» PASSAGE FOR REVIEW
........

World Bulletin / News Desk
Kem Ley was shot dead July 10 as he bought a morning coffee at a bus service station in the center of Phnom Penh.
His wife, Bou Rachana, was nearly six months pregnant at the time of his murder and was a central figure at his funeral, which was observed by hundreds of thousands of people.
Rachana is now in a “safe place”, But Buntenh, a Buddhist monk who leads the Independent Monk Network for Social Justice, told Anadolu Agency on Wednesday. He said her departure Sunday was necessary for health reasons.
“We are not ready to share why she left the country. We can only say that she is not well due to her pregnancy, and she was suffering,” he said. “We wished her to get to a safe place, that’s why we assisted her to stay in a comfortable place.”
It is unclear if Rachana and her sons will ever return to Cambodia. Buntenh said she “might not”.
The Phnom Penh Post reported Wednesday that Rachana might seek asylum in a third country, possibly the United States.
Cham Bunthet, a member of Ley’s Grassroots Democracy Party, told Anadolu Agency on Wednesday that he understood why Rachana was concerned for her and her children’s safety.

........

» WRITTEN TASK A
Copy out the lines of the listing word for word, starting at the line that contains "Which category has" and going through the end of the listing, leaving out the pictures.
The news story and the listing have nothing to do with each other.

[Figure understanding tasks]
........

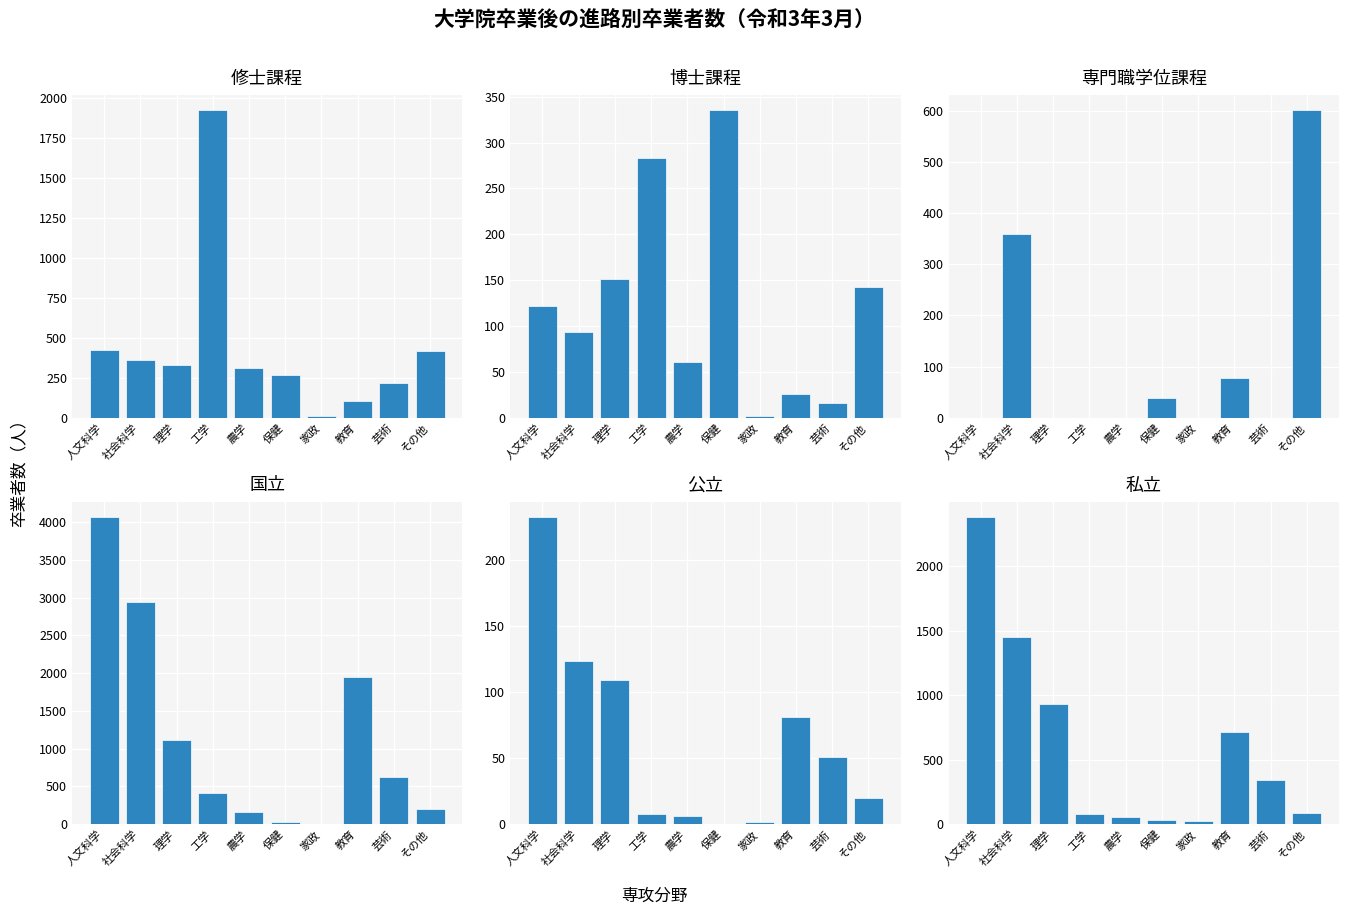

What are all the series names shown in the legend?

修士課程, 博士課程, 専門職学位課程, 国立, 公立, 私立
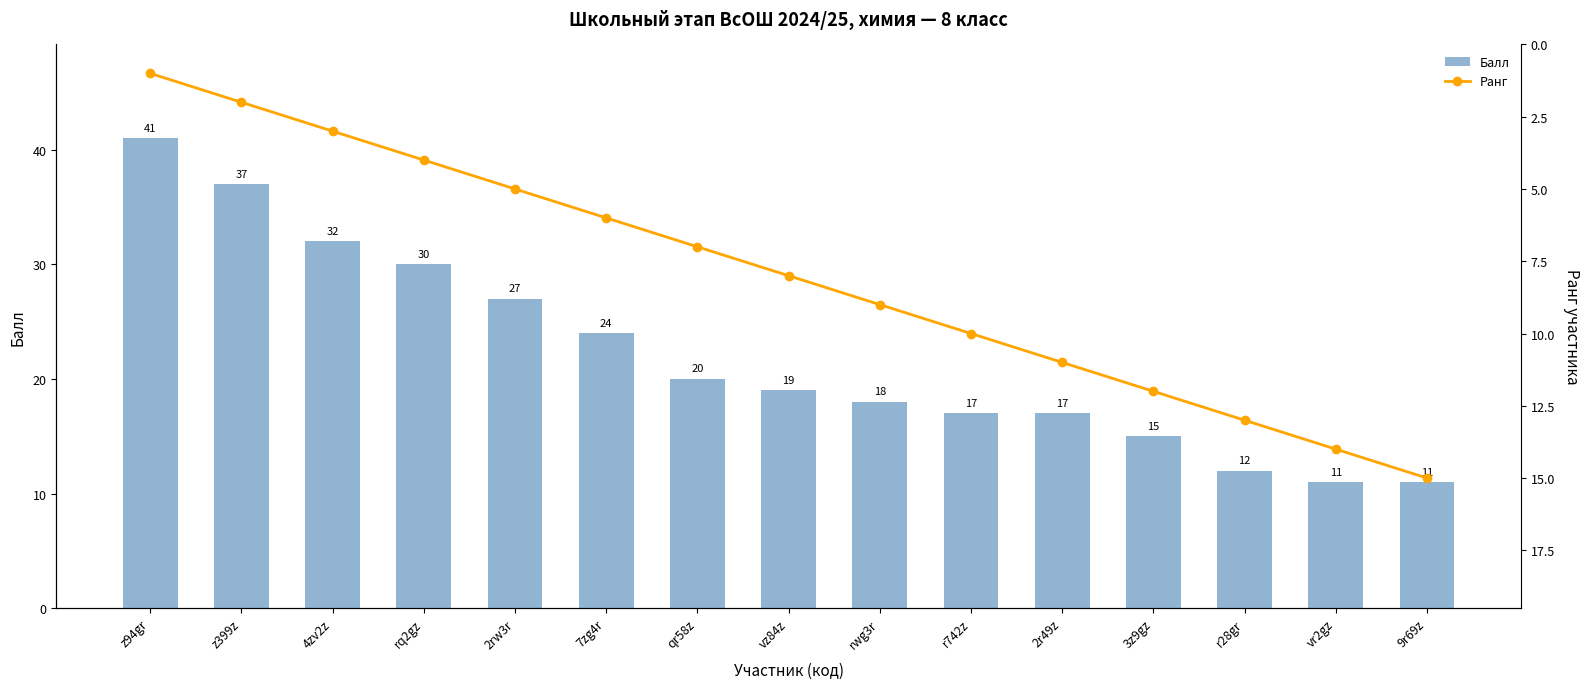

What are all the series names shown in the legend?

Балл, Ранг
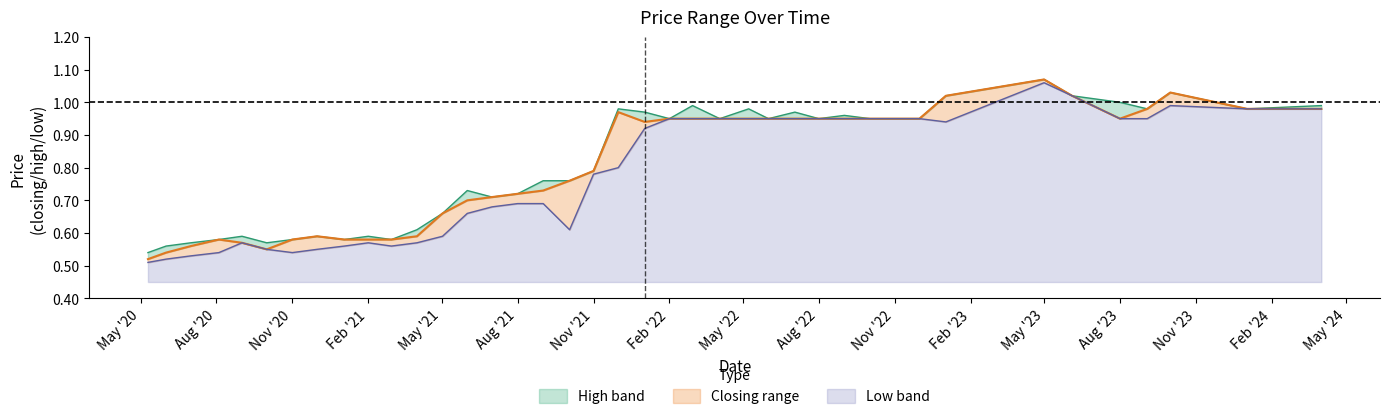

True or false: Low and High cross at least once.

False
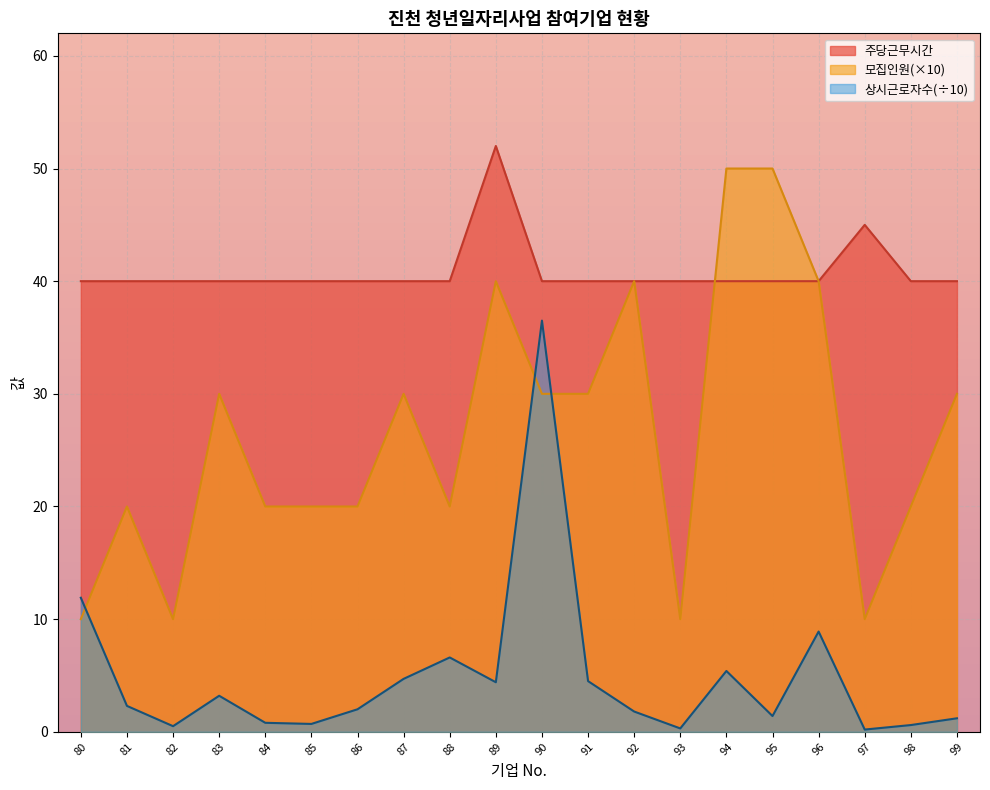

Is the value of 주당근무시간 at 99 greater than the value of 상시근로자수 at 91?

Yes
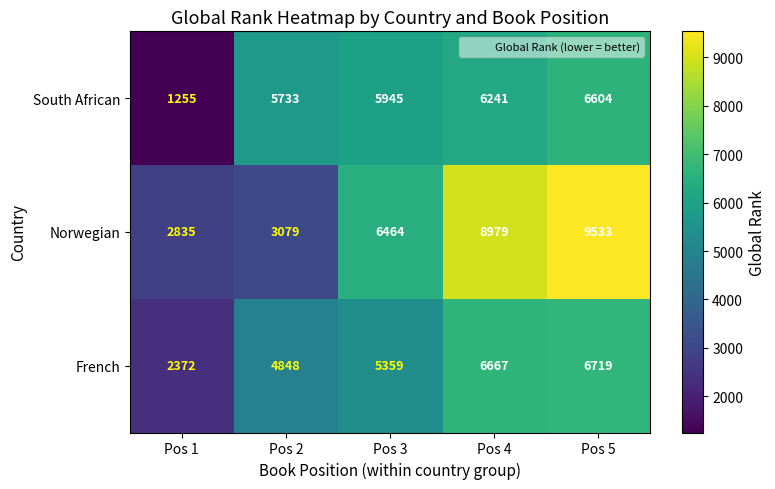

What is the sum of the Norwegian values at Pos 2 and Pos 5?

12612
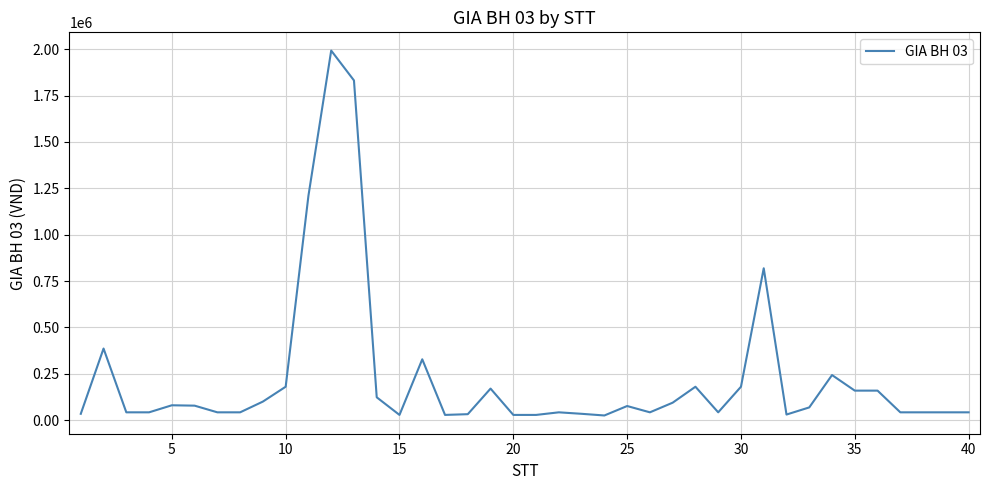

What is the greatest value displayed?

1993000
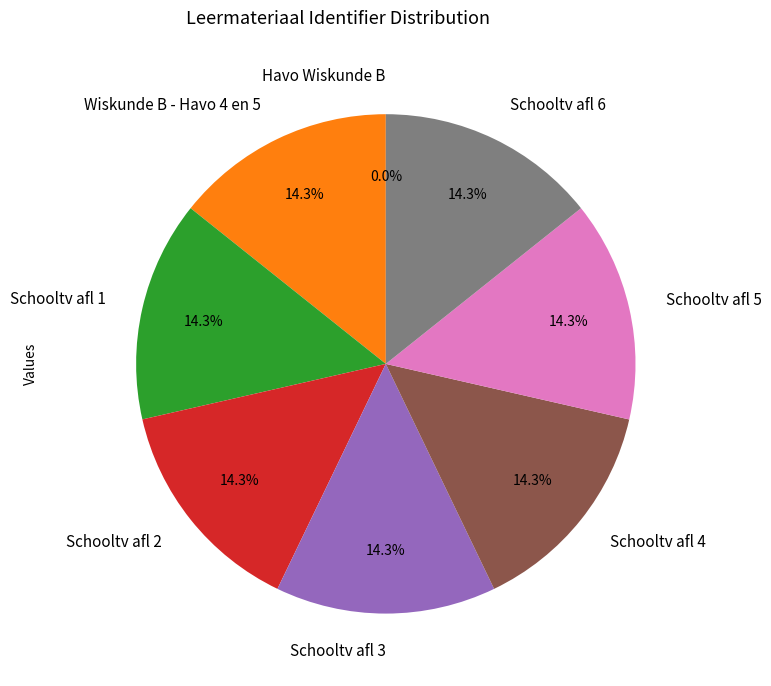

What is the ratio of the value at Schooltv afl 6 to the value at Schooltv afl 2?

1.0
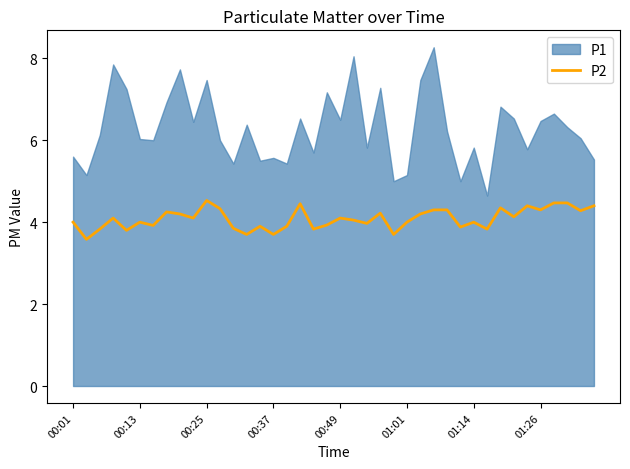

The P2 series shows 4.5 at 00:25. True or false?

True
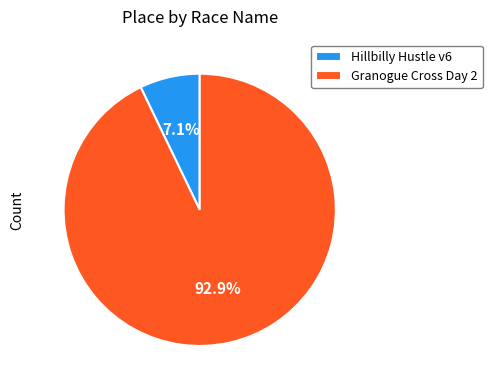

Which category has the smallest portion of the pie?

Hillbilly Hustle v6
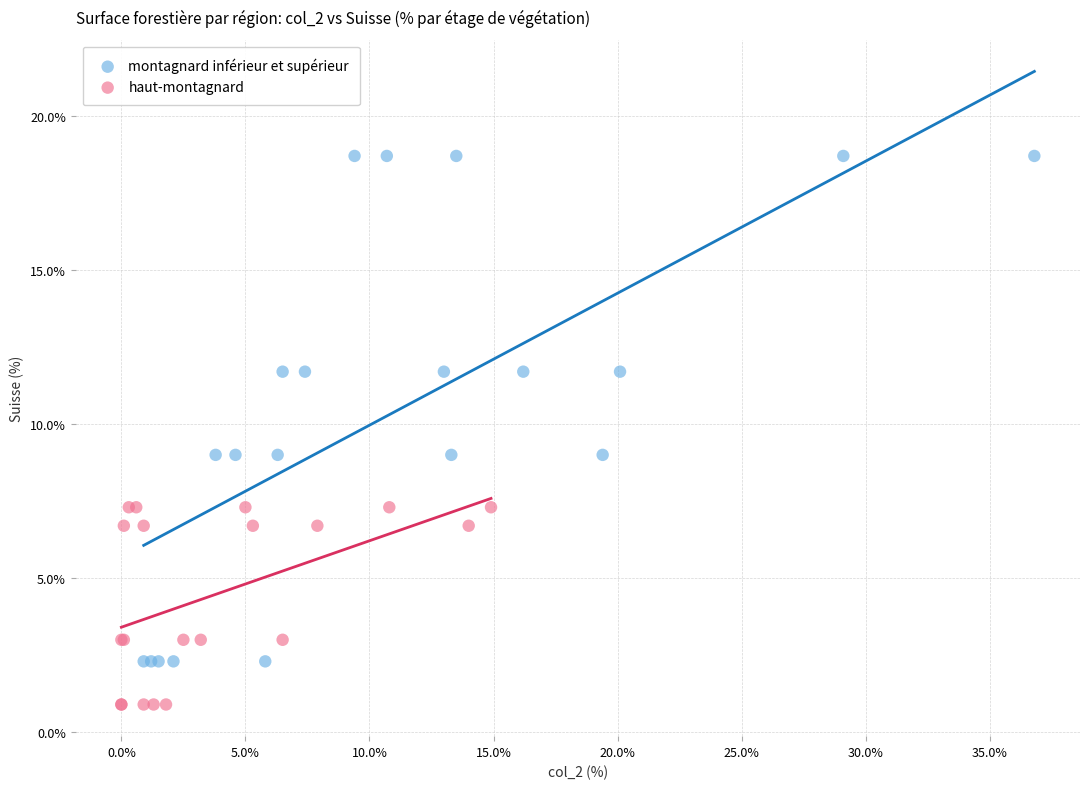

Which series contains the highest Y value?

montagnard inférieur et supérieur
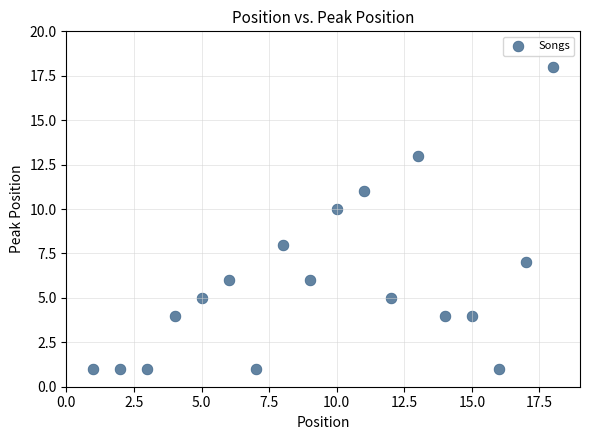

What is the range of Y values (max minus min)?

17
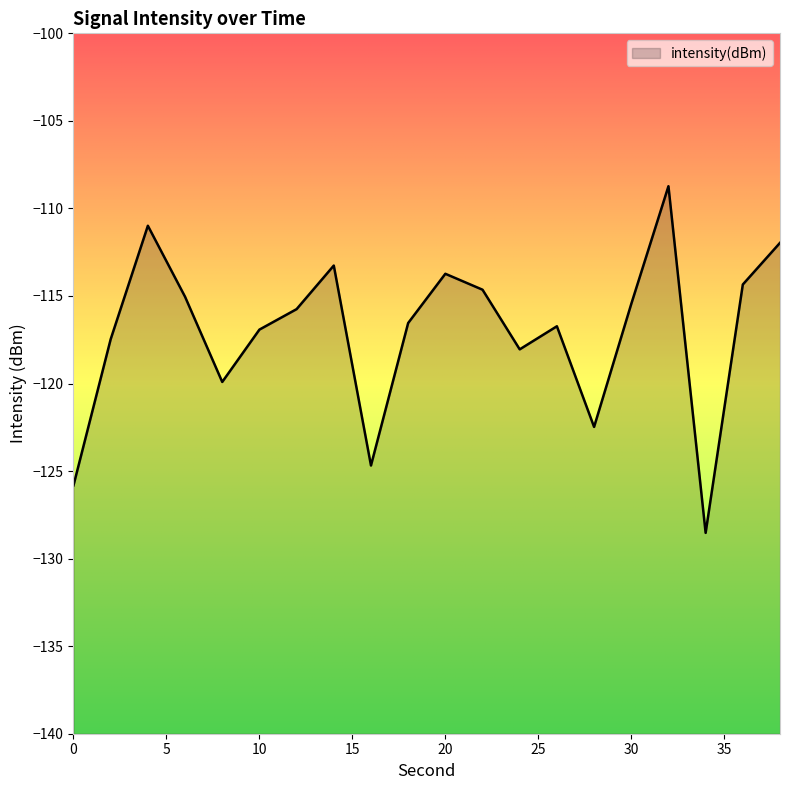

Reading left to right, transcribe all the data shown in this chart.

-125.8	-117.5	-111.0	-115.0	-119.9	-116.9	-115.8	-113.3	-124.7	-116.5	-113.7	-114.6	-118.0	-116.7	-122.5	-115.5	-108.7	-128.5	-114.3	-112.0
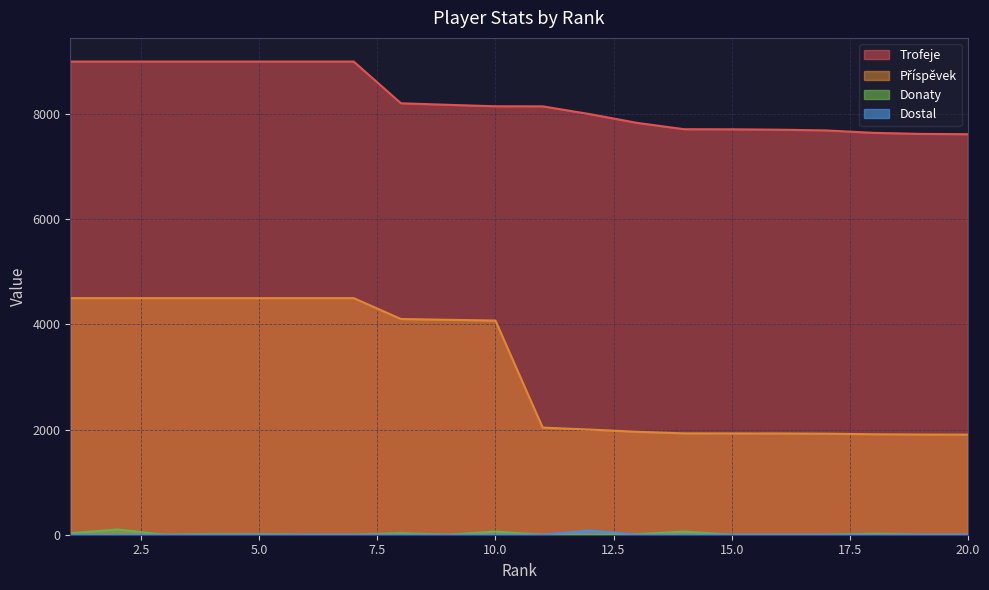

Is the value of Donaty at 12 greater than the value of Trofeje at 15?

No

........

» WRITTEN TASK B
Name every person mentioned by name in the news story about Kem Ley's wife.

» WRITTEN REPLY A
Which category has the smallest portion of the pie?

Hillbilly Hustle v6

Which series contains the highest Y value?

montagnard inférieur et supérieur

What is the range of Y values (max minus min)?

17

Reading left to right, transcribe all the data shown in this chart.

-125.8	-117.5	-111.0	-115.0	-119.9	-116.9	-115.8	-113.3	-124.7	-116.5	-113.7	-114.6	-118.0	-116.7	-122.5	-115.5	-108.7	-128.5	-114.3	-112.0

Is the value of Donaty at 12 greater than the value of Trofeje at 15?

No

» WRITTEN REPLY B
Kem Ley, Bou Rachana, But Buntenh, Cham Bunthet